There was no reply. Still, I felt unsettled, sort of like when my daughter asked me, “What is Botox?” She’s in grade school and already chemical injections are in her lexicon. Great. Isn’t “age fighting” an oxymoron? I prefer age-living.
The ancient Egyptians would have loved Botox. I went to the AGO exhibit of King Tut recently. Now there is a culture where self-preservation was so delusional people wanted to take their earthly bodies to the afterlife. Crunchy is not cool. In hindsight, I think they’d want a makeover.
I should have been born in ancient Egypt. It was fashion to have almond shape eyes, high cheekbones, straight noses and full lips. Eyeliner was key, (someone would have applied mine). They loved big jewellery on small chests, shapely hips and yes, I saw rounded bottoms. Nobody wore high heeled shoes. Skirts were short and hair was straight. Hallelujah. I would have rocked those pyramids with my funky self.
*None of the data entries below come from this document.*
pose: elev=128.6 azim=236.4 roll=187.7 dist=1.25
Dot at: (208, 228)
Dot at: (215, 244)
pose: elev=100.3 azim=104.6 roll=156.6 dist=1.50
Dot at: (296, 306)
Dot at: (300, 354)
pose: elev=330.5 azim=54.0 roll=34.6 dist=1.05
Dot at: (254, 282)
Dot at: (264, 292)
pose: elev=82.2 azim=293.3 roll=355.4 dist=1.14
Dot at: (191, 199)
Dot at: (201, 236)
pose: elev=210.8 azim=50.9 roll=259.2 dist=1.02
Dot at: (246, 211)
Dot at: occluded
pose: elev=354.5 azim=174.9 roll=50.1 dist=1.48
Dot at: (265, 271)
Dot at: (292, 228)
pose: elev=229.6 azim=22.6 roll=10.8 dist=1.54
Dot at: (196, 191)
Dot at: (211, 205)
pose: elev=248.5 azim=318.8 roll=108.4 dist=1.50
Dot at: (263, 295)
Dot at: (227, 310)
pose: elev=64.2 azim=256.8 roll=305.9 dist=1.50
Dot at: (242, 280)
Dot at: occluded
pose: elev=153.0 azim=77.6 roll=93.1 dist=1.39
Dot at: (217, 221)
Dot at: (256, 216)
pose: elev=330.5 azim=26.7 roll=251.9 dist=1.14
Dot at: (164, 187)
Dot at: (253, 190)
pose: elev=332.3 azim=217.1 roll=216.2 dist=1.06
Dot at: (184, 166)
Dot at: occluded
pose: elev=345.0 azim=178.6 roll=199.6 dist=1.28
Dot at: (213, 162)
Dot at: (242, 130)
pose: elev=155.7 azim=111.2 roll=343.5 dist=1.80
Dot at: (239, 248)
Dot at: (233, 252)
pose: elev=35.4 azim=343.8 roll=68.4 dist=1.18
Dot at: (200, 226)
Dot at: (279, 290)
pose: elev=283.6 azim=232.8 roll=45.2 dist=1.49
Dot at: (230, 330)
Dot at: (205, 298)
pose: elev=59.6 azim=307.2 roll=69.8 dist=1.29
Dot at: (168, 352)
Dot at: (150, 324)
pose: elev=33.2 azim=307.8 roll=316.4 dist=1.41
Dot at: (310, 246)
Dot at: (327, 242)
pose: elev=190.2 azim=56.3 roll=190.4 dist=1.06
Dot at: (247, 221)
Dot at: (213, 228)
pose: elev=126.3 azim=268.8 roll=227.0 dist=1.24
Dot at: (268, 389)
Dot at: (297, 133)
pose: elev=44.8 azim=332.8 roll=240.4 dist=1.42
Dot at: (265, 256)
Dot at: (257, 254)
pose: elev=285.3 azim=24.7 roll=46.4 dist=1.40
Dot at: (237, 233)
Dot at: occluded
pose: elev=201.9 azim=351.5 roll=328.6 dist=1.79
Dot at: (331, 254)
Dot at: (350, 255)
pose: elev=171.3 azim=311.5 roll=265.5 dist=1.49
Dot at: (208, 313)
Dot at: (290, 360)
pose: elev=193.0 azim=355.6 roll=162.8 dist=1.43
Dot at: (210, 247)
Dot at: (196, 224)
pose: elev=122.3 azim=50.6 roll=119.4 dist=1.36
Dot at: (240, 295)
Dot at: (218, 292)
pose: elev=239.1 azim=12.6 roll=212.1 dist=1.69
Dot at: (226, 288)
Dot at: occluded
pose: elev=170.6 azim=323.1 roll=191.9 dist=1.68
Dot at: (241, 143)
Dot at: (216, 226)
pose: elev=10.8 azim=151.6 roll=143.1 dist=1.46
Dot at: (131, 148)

In death, my mummy would have been a wrinkled corpse. Laugh lines would show that I understood that life was a paradox. My stretched skin would celebrate my capacity to love, so much so that I made room for it. Saggy bits? That’s what the gauze wrapping is for.
I would change one thing: in my afterlife, my mummy would be discarded and I’d get a do-over. I’d reincarnate as a Victoria’s Secret model. You betcha for sure.